The international operation, "Pandora-Storm", succeeded with the apprehension of the organized crime group members involved in sophisticated manipulations of point of sale terminals in big shopping centers across Europe and also on-line fraud.
During the operation 2 illegal workshops for producing devices and software to manipulate POS terminals were dismantled. Illegal electronic equipment, financial data, cloned cards, and cash were seized during 77 house searches in Romania. More than 400 police officers were involved in this international operation.
The organized crime group has affected approximately 36.000 bank/credit card holders in 16 European countries. The group’s modus operandi involved sophisticated methods of stealing people’s credit and debit card numbers and PIN codes by implanting card reading devices and malicious software on POS terminals.
Such crimes pose a huge threat as within a short period of time, thousands of customers across Europe can be victims of fraud. The criminals used counterfeit payment cards with stolen data for further illegal transactions mainly in Argentina, Colombia, the Dominican Republic, Japan, Mexico, South Korea, Sri Lanka, Thailand and USA. The members of the group are also responsible for setting up a sophisticated criminal network for on-line fraud.
The investigation was run by the Romanian Cybercrime Unit and a specialized Organised Crime Division of the Prosecutor’s Office (DIICOT) together with valuable support from 20 different law enforcement agencies from Europe, America and Australia.
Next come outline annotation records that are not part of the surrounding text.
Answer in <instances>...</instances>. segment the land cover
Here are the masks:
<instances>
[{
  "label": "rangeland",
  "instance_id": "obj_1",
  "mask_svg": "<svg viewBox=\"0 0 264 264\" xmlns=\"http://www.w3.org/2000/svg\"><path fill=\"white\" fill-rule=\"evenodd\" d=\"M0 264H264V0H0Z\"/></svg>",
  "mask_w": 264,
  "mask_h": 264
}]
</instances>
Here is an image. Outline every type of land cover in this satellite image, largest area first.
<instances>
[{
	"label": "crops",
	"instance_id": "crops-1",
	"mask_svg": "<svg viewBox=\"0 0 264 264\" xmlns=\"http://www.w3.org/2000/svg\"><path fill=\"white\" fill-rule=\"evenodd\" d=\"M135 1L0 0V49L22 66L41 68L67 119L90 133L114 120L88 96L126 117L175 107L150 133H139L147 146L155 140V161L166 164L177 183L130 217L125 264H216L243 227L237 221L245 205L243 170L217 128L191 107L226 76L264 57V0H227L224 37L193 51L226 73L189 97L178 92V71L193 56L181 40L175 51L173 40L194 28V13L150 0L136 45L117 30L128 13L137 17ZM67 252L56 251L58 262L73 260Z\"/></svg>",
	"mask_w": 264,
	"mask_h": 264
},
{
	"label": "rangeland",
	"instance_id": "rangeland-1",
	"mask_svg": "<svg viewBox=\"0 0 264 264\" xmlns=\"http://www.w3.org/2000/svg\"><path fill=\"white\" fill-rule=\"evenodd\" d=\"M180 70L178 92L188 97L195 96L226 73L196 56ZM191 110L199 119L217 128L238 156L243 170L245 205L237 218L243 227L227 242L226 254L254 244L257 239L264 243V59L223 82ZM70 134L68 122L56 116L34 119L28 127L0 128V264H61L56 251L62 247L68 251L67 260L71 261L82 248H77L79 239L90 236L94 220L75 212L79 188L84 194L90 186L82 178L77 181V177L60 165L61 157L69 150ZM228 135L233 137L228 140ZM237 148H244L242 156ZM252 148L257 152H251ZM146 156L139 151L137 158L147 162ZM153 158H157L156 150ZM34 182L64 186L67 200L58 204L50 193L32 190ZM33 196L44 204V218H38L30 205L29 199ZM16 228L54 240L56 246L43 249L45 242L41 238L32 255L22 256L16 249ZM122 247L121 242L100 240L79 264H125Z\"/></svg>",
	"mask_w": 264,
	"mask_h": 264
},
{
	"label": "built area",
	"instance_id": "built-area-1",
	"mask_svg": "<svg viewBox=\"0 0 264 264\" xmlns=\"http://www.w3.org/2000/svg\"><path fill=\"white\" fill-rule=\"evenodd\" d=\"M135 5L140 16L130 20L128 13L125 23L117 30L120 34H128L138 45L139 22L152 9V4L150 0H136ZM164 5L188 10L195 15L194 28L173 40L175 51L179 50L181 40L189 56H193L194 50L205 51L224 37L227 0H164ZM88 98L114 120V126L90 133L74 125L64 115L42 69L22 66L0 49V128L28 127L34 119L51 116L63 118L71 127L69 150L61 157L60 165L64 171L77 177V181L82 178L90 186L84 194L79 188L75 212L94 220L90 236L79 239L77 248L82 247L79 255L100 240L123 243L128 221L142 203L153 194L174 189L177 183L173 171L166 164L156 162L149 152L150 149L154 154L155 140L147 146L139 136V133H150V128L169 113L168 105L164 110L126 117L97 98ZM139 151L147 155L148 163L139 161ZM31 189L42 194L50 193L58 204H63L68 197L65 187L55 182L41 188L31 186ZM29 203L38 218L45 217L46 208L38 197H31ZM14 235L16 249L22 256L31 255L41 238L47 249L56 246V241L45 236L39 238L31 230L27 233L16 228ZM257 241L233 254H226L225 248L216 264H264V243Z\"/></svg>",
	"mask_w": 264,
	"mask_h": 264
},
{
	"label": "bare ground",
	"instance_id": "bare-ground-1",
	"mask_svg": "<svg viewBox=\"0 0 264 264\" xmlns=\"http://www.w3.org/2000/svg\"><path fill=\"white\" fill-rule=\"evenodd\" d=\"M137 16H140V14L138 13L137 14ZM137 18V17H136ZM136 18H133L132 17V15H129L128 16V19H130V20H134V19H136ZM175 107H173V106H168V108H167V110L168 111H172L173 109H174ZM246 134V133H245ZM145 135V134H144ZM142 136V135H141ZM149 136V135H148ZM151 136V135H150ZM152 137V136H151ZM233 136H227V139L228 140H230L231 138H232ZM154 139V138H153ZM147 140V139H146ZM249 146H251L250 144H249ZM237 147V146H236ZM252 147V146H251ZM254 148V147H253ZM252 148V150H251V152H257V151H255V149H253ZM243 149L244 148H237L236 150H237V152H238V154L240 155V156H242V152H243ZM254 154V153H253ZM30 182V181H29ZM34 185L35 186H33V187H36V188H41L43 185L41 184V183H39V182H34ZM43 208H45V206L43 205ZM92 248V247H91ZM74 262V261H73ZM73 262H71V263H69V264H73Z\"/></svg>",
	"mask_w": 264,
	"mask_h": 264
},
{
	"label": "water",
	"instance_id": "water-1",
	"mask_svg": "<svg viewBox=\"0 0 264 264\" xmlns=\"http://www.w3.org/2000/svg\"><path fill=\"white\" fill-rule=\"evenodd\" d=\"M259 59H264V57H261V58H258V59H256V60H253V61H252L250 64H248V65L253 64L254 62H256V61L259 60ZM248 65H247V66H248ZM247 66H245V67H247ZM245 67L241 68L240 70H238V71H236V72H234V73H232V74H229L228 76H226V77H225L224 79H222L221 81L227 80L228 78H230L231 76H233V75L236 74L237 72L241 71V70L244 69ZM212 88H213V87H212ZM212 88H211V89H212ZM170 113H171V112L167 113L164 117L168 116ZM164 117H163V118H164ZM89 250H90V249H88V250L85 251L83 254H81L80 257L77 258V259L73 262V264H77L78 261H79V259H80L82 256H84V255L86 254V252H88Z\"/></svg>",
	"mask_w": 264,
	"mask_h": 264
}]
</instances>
Europol's EC3 facilitated co-operation with European and overseas states. 28 analytical reports were prepared and several operational meetings for prosecutors and investigators from 20 countries were organized by Europol prior to the raid. The coordinated approach of the police and judicial authorities on the international level was crucial to properly tackle and investigate this huge criminal network involved in misuse of the European card data overseas.
“This case is another example of excellent police work and flawless cooperation and a proof of the fact that EU law enforcement cooperation continues to improve.” says Troels Oerting, Head of European Cybercrime Centre (EC3) at Europol. “This is a good sign for the future when increased cybercrime will become a great challenge for the LE community.”